Moleac is pleased to announce the release of the CHIMES-E study results published online in the journal Cerebrovascular Diseases. It provides convincing data on NeuroAiD which confirm its persistent long-term benefits on patients' recovery after an ischemic stroke. The CHIMES-E study results were first announced by Prof. Christopher Chen (CHIMES-E co-principal investigator) during the European Stroke Organization Conference (ESOC 2015) in Glasgow, April 17-19, as part of the Scientific Program during the Clinical Trial session.

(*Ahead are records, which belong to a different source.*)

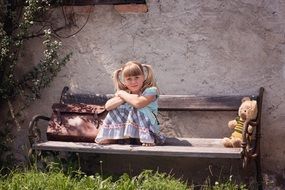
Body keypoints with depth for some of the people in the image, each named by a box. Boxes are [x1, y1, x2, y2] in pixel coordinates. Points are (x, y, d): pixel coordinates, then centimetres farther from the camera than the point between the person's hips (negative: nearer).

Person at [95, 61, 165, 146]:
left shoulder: (151, 91, -12)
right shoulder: (126, 93, 5)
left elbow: (138, 103, -32)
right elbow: (107, 106, -7)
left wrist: (122, 93, -15)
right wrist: (123, 98, -21)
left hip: (146, 126, -5)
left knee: (140, 110, -29)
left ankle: (147, 138, -27)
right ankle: (110, 137, -8)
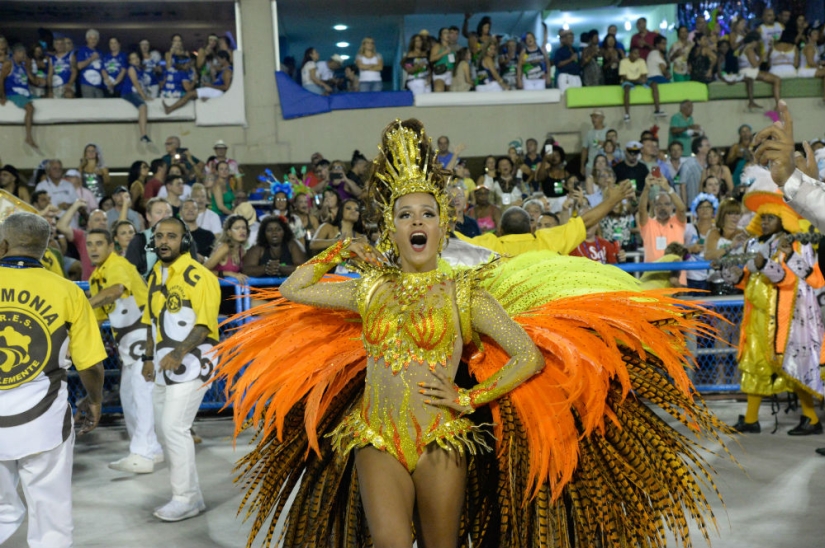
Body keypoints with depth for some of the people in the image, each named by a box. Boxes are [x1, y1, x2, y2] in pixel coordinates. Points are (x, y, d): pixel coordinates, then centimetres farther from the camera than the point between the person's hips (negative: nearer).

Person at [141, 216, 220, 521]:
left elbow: (205, 323, -17)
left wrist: (180, 352, -27)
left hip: (191, 364, -8)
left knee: (174, 428, -11)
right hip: (164, 365, 9)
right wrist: (149, 358, 16)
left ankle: (186, 499, 2)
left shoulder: (198, 276, -13)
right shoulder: (155, 275, 13)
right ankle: (190, 494, 22)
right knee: (164, 429, 11)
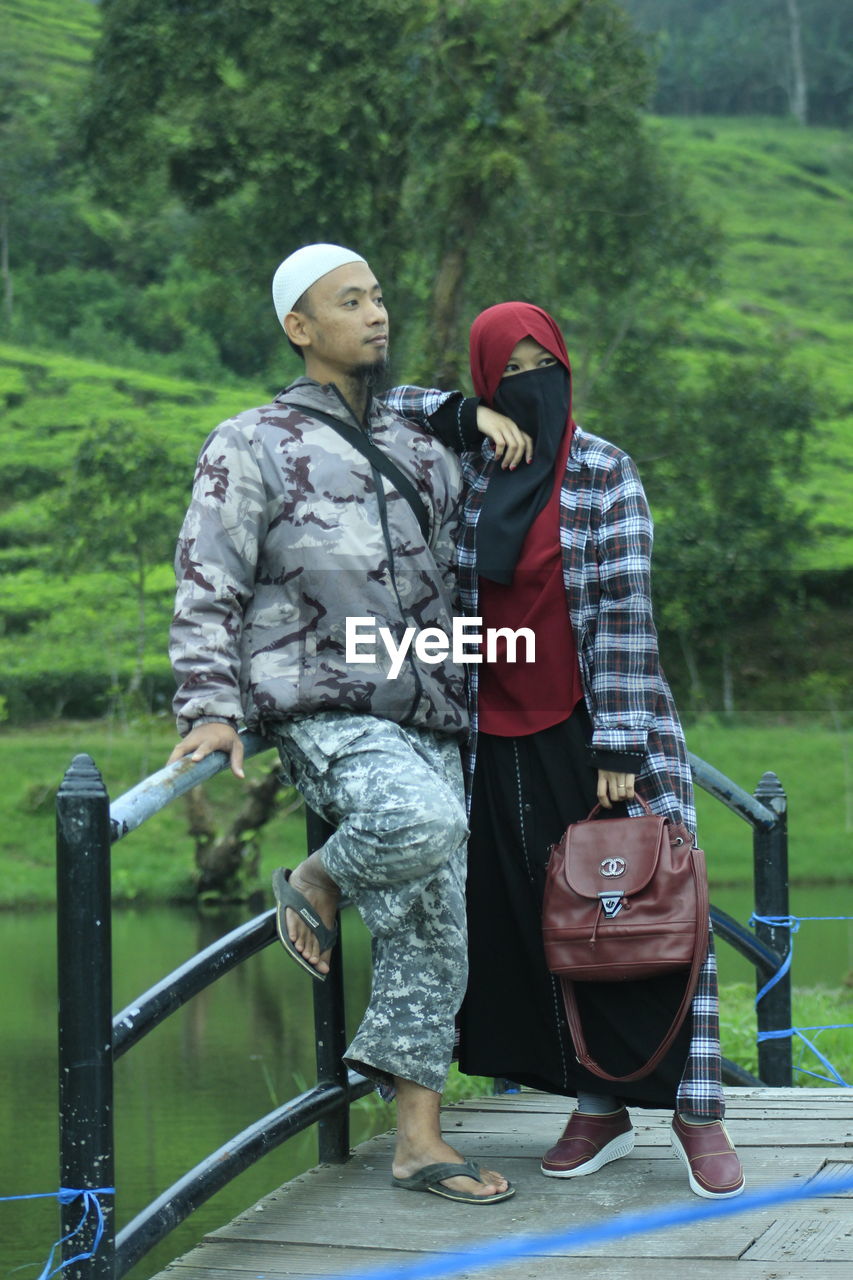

The CHIMES-E study is a planned, international and multicenter study performed in a blinded and placebo-controlled manner. It has included 880 patients from the CHIMES study who have suffered an ischemic stroke of intermediate severity within 72 hours, treated with NeuroAiD™ or placebo for 3 months after the initial stroke. The main purpose of this study was to evaluate the effects of an initial 3-month course with NeuroAiD™ on long-term outcomes for up to 2 years.
This study has showed that NeuroAiD™ increases significantly the odds of achieving functional independence at 6 months which persisted up to 18 months after stroke, as measured by the mRS. All these results were consistent at various time points and seen on 2 indices, i.e. mRS and BI. It also provided further long-term safety data on NeuroAiD™, even when combined with other stroke treatments. "These persistent benefits seen up to 18 months are a clinical confirmation of the previously established neurorestorative properties (i.e. neuroplasticity and neurogenesis) of NeuroAiD™, and suggest that it may be beneficial to extend NeuroAiD™ treatment beyond the first 3 months after stroke," said Prof. Christopher Chen, neurologist at the National University of Singapore and the principal investigator of the CHIMES study. "The CHIMES-E study provides new insight on the need for long-term assessment of post-stroke recovery in clinical trials of agents with neuroprotective and neurestorative properties such as NeuroAiD."
These results confirm the hypothesis raised by the CHIMES investigators: longer treatment duration and follow-up beyond 3 months of stroke patients is needed to assess stroke recovery.